The backlash was not limited to the finance department or business school hosting the lecture. On May 4, a political science professor at nearby King University wrote that, as a result of the Riley controversy, “I will actively discourage my students from attending your graduate programs or from transferring into your undergraduate program in the future, and I will not write any letters of recommendation for anyone wishing to attend your program….”
Several alumni threatened to pull donations or cancel bequests to Virginia Tech in their wills. “Don’t ever ask me for money again,” writes one 1992 graduate following the Jason Riley controversy. I’m done.”

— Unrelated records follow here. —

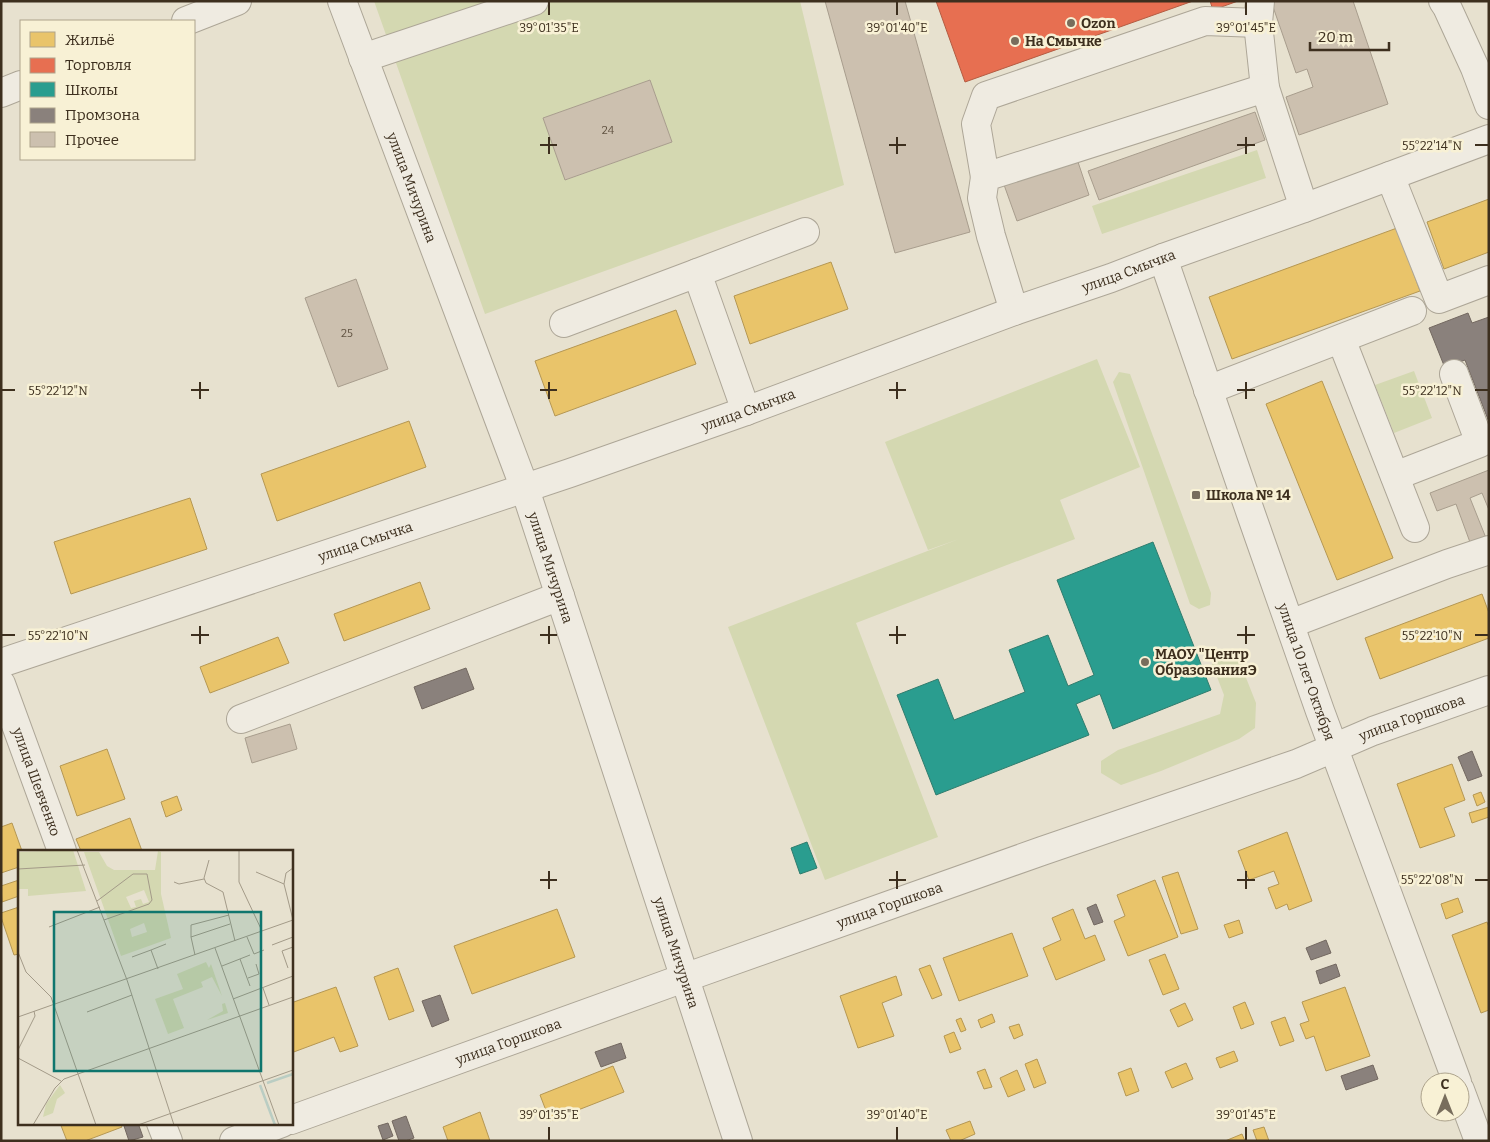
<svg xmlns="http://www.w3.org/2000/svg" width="1490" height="1142" font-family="Bitter,serif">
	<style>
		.green { fill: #d4d8b1; fill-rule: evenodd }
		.homes { fill: #e9c46a; stroke: #b59753 }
		.shops { fill: #e76f51; stroke: #b45c42 }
		.schools { fill: #2a9d8f; stroke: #307c6d }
		.industry { fill: #8a817c; stroke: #736860 }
		.building { fill: #ccc0af; stroke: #a89d8d }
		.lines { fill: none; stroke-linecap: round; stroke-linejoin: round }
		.minor-casing { stroke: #ada697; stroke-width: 30 }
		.minor { stroke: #efebe1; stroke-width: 28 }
		.ticks { fill: none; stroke: #3d2f1e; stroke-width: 2 }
		.poi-dot { fill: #786d5c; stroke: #f8f1d5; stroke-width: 2 }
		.labels { text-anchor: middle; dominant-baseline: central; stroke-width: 5; stroke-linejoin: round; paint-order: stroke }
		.number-label { font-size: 11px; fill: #615342 }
		.poi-label { font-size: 14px; font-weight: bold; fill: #3d2f1e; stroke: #f8f1d5; text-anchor: start }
		.street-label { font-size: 14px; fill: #3d2f1e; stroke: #f8f1d5 }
		.inset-river { fill: none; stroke: #bacdc3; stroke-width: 2.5 }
		.inset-road { fill: none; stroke: #a39a88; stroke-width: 1 }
		.view { fill: #0f766e; fill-opacity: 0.15; stroke: #0f766e; stroke-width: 2.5 }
		.inset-edge { fill: none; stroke: #3d2f1e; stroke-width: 2.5 }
		.ticks-label { font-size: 12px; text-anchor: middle; fill: #3d2f1e; stroke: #f8f1d5; stroke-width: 5; stroke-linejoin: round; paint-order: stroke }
	</style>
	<rect width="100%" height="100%" fill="#e7e1cf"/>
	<path class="green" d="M374 1H800L844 185 485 314ZM650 80 672 142 566 180 543 118Z
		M1257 150 1266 178 1102 234 1092 206Z
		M1097 359 1140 467 1060 500 1075 539 856 623 938 837 825 880 728 627 959 539 928 550 885 442Z
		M1414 371 1432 418 1394 433 1375 385Z
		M1119 372 1130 374 1211 593 1210 605 1199 609 1190 604 1113 382Z
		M1235 650 1256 703 1255 728 1239 739 1161 771 1121 785 1101 773V761L1118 750 1220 714 1224 695 1212 664 1220 652Z"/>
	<path class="homes" d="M1489 199V252L1444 269 1427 222Z
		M1397 228 1420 291 1232 359 1209 297Z
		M831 262 848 309 750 344 734 296Z
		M676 310 696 364 555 416 535 361Z
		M1322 381 1393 558 1337 580 1266 404Z
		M409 421 426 467 277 521 261 474Z
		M190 498 207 549 71 594 54 542Z
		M420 582 430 609 344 641 334 614Z
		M1482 594 1489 613V638L1380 679 1365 638Z
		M278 637 289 663 210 693 200 667Z
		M107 749 125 799 77 816 60 766Z
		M1452 764 1465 800 1444 808 1455 836 1420 848 1397 784Z
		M1481 792 1485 802 1477 806 1473 795Z
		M177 796 182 810 166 817 161 802Z
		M1489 807V817L1472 823 1469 813Z
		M130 818 142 851H81L76 839Z
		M12 823 22 851H19V867L1 873V827Z
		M1287 832 1312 901 1289 910 1287 904 1276 909 1268 888 1279 884 1274 871 1249 880 1238 851Z
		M1178 872 1198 929 1181 934 1162 877Z
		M19 880V896L2 902 1 886Z
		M1155 880 1178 937 1128 956 1114 921 1125 916 1117 895Z
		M1458 898 1463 912 1446 919 1441 904Z
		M19 907V954L14 955 1 917V913Z
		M557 909 575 957 472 994 454 946Z
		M1073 909 1085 939 1095 935 1105 960 1056 980 1043 948 1061 940 1052 918Z
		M1239 920 1243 933 1229 938 1224 925Z
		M1487 922 1489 927V1010L1481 1013 1452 935Z
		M1012 933 1028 976 959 1001 943 958Z
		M1165 954 1179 989 1163 995 1149 960Z
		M930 965 942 995 932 999 919 969Z
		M398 968 414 1011 389 1020 374 977Z
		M896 976 902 995 882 1003 894 1036 858 1048 840 996Z
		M336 987 358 1046 340 1052 334 1037 291 1053V1003Z
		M1345 987 1370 1056 1326 1071 1314 1036 1306 1039 1300 1024 1309 1021 1302 1002Z
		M1245 1002 1254 1024 1241 1029 1233 1007Z
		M1185 1003 1193 1020 1178 1027 1170 1010Z
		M992 1014 995 1022 981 1028 978 1020Z
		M1285 1017 1294 1041 1280 1046 1271 1022Z
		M961 1018 966 1030 961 1032 956 1020Z
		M1019 1024 1023 1035 1014 1039 1009 1027Z
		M954 1032 961 1049 950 1053 944 1036Z
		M1234 1051 1238 1061 1220 1068 1216 1058Z
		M1037 1059 1046 1083 1034 1088 1025 1064Z
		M1186 1063 1193 1079 1172 1088 1165 1072Z
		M613 1066 624 1092 550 1121 540 1095Z
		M1131 1068 1139 1091 1126 1096 1118 1073Z
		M985 1069 992 1087 984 1089 977 1072Z
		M1017 1070 1025 1090 1008 1097 1000 1078Z
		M480 1112 490 1141H448L443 1127Z
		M970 1121 975 1134 959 1141H951L946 1130Z
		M60 1123H120L122 1127 85 1141H67Z
		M1264 1127 1269 1141H1257L1253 1130Z
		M1242 1134 1245 1141H1225Z"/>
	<path class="shops" d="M936 1H1193L965 82Z
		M1210 1H1238L1213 10Z"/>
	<path class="schools" d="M1153 542 1211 690 1113 729 1100 694 1076 704 1089 735 936 795 897 695 938 679 954 720 1025 692 1009 650 1048 635 1068 686 1094 675 1057 580Z
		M807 842 817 868 800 874 791 848Z"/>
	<path class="industry" d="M1468 313 1472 323 1489 317V422L1465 360 1445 368 1429 328Z
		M466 668 474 689 422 709 414 687Z
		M1472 751 1482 776 1468 781 1458 757Z
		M1096 904 1103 922 1094 925 1087 908Z
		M1326 940 1331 953 1311 960 1306 948Z
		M1336 964 1340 976 1320 984 1316 971Z
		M440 995 449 1020 432 1027 422 1001Z
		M621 1043 626 1058 601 1067 595 1052Z
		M1373 1065 1378 1079 1346 1090 1341 1076Z
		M406 1116 414 1138 405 1141H399L392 1121Z
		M131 1123H138L143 1137 129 1141 124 1126Z
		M388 1123 393 1136 383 1140 378 1126Z"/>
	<path class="building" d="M825 1H905L970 232 895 253Z
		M1271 1H1353L1388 104 1299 135 1286 97 1313 87 1307 69 1296 73Z
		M650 80 672 142 565 180 543 118Z
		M1255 112 1265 140 1099 200 1088 171Z
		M1076 156 1089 195 1017 221 1003 182Z
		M356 279 388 369 338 387 305 298Z
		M1489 470V510L1482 493 1470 498 1486 538 1471 545 1456 504 1437 511 1430 493Z
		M290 724 297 749 252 763 245 738Z"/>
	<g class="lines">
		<defs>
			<g id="minor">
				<path id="s1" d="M342 1 525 489 738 1141"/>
				<path d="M1260 1 1258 23 1265 88 1304 208"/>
				<path d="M1443 1 1447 7 1475 68 1489 105"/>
				<path d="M186 21 237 1"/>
				<path d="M363 58 534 1"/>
				<path d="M1 93 21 85"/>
				<path d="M1390 176 1439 299 1489 280"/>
				<path d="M985 177 976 124 986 96 1205 21 1258 23"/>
				<path id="s2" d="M1163 258 1251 514 1320 711 1457 1082"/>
				<path d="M1014 311 991 236 982 198 985 177 1265 88"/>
				<path d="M564 323 697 273"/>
				<path d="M1341 339 1415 528"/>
				<path d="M1208 390 1412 311"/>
				<path d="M746 411 697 273 805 232"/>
				<path d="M1395 476 1480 443 1454 374"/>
				<path d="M1290 624 1447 564 1489 550"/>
				<path id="s3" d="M1 663 570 473 746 411 1014 311 1111 278 1163 258 1304 208 1489 139"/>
				<path id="s4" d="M1 684 62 851"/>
				<path d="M241 719 560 596"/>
				<path d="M1460 1090 1479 1141"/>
				<path id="s5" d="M291 1120 684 978 1042 851 1296 764 1373 731 1489 690"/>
				<path d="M161 1123 168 1141"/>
				<path d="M234 1141 282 1123"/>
			</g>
		</defs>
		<use href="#minor" class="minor-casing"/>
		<use href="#minor" class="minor"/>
	</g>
	<path class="ticks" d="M549 2V15M897 2V15M1246 2V15M549 137V154M897 137V154M1246 137V154M540 145H557M889 145H906M1237 145H1255M1475 145H1488M200 382V399M549 382V399M897 382V399M1246 382V399M2 390H15M191 390H209M540 390H557M889 390H906M1237 390H1255M1475 390H1488M200 626V644M549 626V644M897 626V644M1246 626V644M2 635H15M191 635H209M540 635H557M889 635H906M1237 635H1255M1475 635H1488M549 871V889M897 871V889M1246 871V889M540 880H557M889 880H906M1237 880H1255M1475 880H1488M549 1127V1140M897 1127V1140M1246 1127V1140"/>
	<g class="poi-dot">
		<circle cx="1071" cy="23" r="5"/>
		<circle cx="1015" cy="41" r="5"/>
		<rect x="1191" y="490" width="10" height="10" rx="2.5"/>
		<circle cx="1145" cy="662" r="5"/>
	</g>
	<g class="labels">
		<g class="number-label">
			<text x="608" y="130">24</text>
			<text x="347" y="333">25</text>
		</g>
		<g class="poi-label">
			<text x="1081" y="23">Ozon</text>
			<text x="1025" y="41">На Смычке</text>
			<text x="1206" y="495">Школа № 14</text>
			<text x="1155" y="654">МАОУ "Центр<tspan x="1155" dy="16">ОбразованияЭ</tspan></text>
		</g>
		<g class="street-label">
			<text stroke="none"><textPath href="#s1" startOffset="199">улица Мичурина</textPath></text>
			<text stroke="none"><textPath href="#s3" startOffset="1194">улица Смычка</textPath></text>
			<text stroke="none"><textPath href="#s3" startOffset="789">улица Смычка</textPath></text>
			<text stroke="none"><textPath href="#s3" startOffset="384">улица Смычка</textPath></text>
			<text stroke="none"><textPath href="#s1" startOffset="604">улица Мичурина</textPath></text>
			<text stroke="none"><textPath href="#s2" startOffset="438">улица 10 лет Октября</textPath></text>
			<text stroke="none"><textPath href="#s5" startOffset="1191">улица Горшкова</textPath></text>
			<text stroke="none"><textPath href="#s4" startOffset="104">улица Шевченко</textPath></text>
			<text stroke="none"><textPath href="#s5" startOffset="636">улица Горшкова</textPath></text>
			<text stroke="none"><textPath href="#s1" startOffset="1009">улица Мичурина</textPath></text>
			<text stroke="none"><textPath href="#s5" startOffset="231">улица Горшкова</textPath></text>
		</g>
	</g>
	<g transform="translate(18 850)">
		<rect width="275" height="275" fill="#e7e1cf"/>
		<path d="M55 0 68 41 10 46V39H0V2ZM140 1 143 2V44L153 88 103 106 66 2H81L89 16 96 20H137ZM126 40 131 52 125 54 123 49 116 51 118 57 113 58 108 47ZM126 73 129 82 114 87 112 79ZM188 112 191 118 193 114 204 146 194 127 183 132 185 137 155 149 166 178 150 184 137 149 165 139 159 124ZM207 153 210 163 189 170 205 161 204 154ZM42 235 47 243 39 249 35 263 25 267 28 254Z" fill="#d4d8b1" fill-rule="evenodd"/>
		<path class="inset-river" d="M249 233 275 224M242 235 257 275"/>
		<path class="inset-road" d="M59 0 109 130 156 275M221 0V32L244 81M191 10 186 28 188 33 205 42 217 91M275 18 268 23 266 34 275 70M0 19 67 15M238 22 266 34M156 32 161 34 186 29M79 51 115 24H129L134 50 131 54 86 70M31 77 82 57M173 87V75L211 65M229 87 236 104 246 100M254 95 275 87M197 98 261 275M0 102 8 122 33 147 78 275M177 105 173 87 212 74M114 107 133 100M222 109 232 136M204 116 232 105M270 118 264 101 275 97M140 119 133 100 148 94M230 128 241 124 238 114M245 138 251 155M215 149 275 126M69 162 114 145M0 167 275 70M0 200 17 166 16 161M0 208 43 231M15 275 37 238 46 229 275 147M120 275 275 220"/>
		<path class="view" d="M36 62H243V221H36Z"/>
		<rect width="275" height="275" class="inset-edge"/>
	</g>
	<g class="ticks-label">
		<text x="549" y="32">39°01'35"E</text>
		<text x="897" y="32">39°01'40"E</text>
		<text x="1246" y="32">39°01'45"E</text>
		<text x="1432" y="150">55°22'14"N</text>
		<text x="58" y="395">55°22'12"N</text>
		<text x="1432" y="395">55°22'12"N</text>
		<text x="58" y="640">55°22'10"N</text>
		<text x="1432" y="640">55°22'10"N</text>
		<text x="1432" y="884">55°22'08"N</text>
		<text x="549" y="1119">39°01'35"E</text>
		<text x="897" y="1119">39°01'40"E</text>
		<text x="1246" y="1119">39°01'45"E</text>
	</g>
	<rect width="1490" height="1142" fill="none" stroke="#3d2f1e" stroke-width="5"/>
	<rect x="20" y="20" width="175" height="140" fill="#f8f1d5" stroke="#ada38c"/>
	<rect x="30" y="32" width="25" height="15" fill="#e9c46a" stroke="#ada38c"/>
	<text x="65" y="45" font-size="15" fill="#3d2f1e">Жильё</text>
	<rect x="30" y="58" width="25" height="15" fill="#e76f51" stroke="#ada38c"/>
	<text x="65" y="70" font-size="15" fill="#3d2f1e">Торговля</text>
	<rect x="30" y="82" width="25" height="15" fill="#2a9d8f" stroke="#ada38c"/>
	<text x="65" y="95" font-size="15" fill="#3d2f1e">Школы</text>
	<rect x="30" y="108" width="25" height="15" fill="#8a817c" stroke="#ada38c"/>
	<text x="65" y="120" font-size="15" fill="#3d2f1e">Промзона</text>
	<rect x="30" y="132" width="25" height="15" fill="#ccc0af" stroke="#ada38c"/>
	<text x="65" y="145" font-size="15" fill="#3d2f1e">Прочее</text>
	<g transform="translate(1445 1097)"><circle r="24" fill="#f8f1d5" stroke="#ada38c"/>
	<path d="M0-4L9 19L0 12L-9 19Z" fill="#786d5c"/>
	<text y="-8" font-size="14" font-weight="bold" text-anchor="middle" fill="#3d2f1e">С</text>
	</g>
	<path d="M1310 42v8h79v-8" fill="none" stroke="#3d2f1e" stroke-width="2.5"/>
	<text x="1318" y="42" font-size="15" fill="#3d2f1e" stroke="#f8f1d5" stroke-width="4" paint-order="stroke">20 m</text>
</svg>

“Seriously, I am packing away my VT apparel, canceling my plans to attend some football games this fall and no longer traveling to attend any VT Bowl Games,” another “former Hokie” wrote. “Future donations to the University? You’ve got to be kidding!”
The Virginia Tech Alumni Association also emailed university relations, noting that “we had a trip cancellation [from a 1965 graduate] over the Riley situation.”
Ultimately Virginia Tech was forced to re-invite Riley to appear at the university. Perhaps we’re making progress, perhaps some universities will reconsider disinviting conservatives. Perhaps, but I wouldn’t count on it.